> [Task goal]: Leave out the images and return all the data word for word.
BEGIN Dataset excerpt
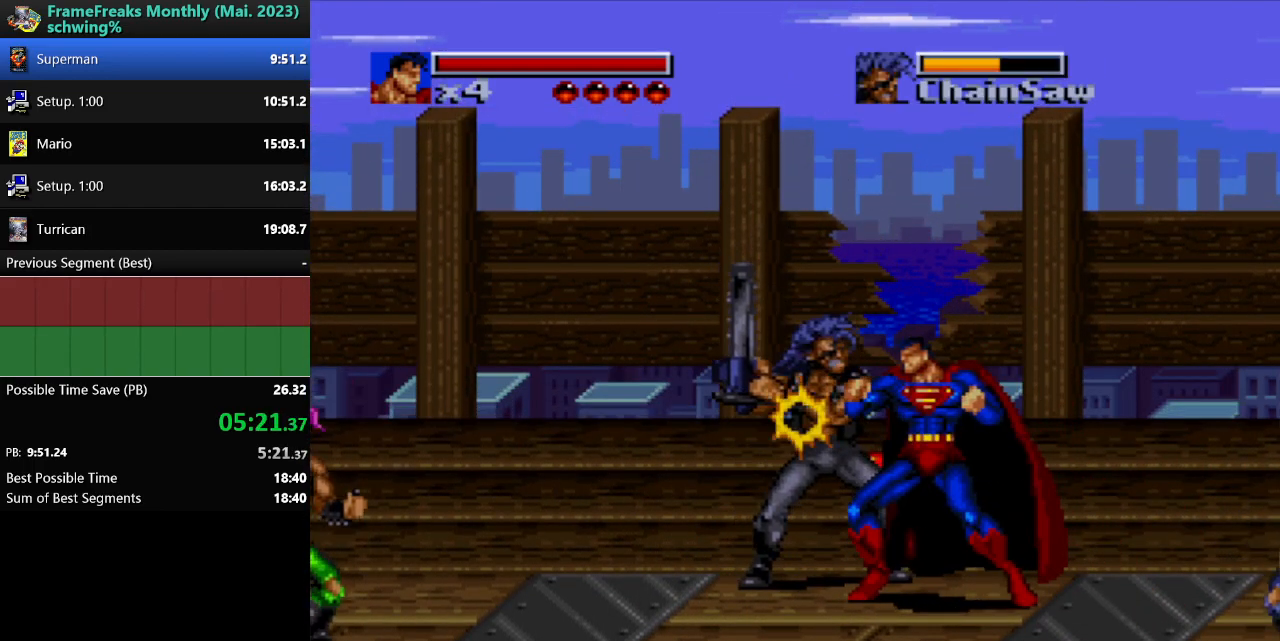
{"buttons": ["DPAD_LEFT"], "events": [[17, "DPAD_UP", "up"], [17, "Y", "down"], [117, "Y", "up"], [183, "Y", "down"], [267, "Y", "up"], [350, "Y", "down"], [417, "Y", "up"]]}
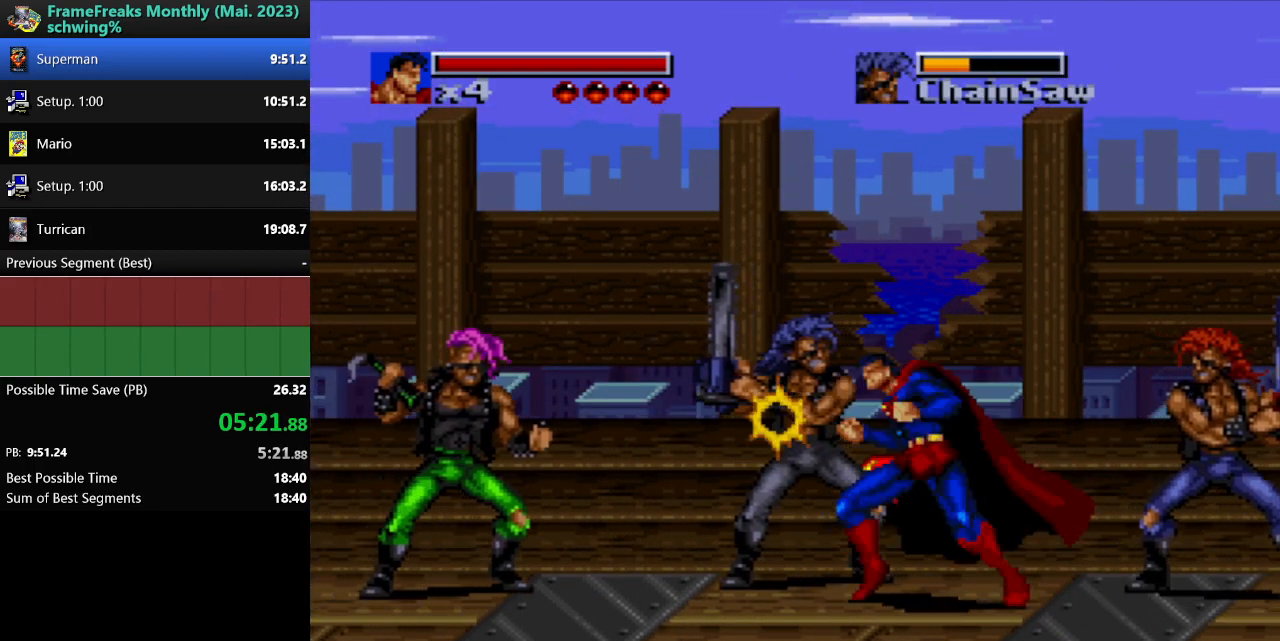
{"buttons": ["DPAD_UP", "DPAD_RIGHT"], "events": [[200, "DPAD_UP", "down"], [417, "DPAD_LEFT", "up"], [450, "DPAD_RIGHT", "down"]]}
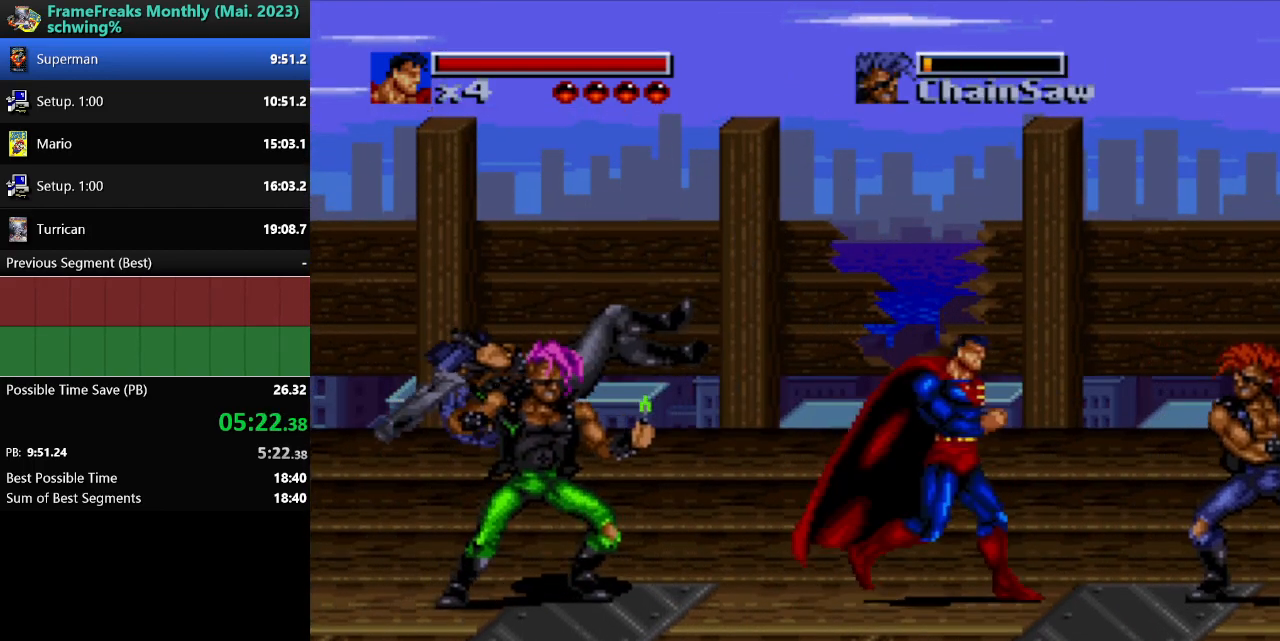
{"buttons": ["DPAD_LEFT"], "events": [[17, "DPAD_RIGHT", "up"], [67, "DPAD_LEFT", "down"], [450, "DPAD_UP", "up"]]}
END Dataset excerpt
> [Output for this task]:
{"buttons": ["DPAD_LEFT"], "events": [[17, "DPAD_UP", "up"], [17, "Y", "down"], [117, "Y", "up"], [183, "Y", "down"], [267, "Y", "up"], [350, "Y", "down"], [417, "Y", "up"]]}
{"buttons": ["DPAD_UP", "DPAD_RIGHT"], "events": [[200, "DPAD_UP", "down"], [417, "DPAD_LEFT", "up"], [450, "DPAD_RIGHT", "down"]]}
{"buttons": ["DPAD_LEFT"], "events": [[17, "DPAD_RIGHT", "up"], [67, "DPAD_LEFT", "down"], [450, "DPAD_UP", "up"]]}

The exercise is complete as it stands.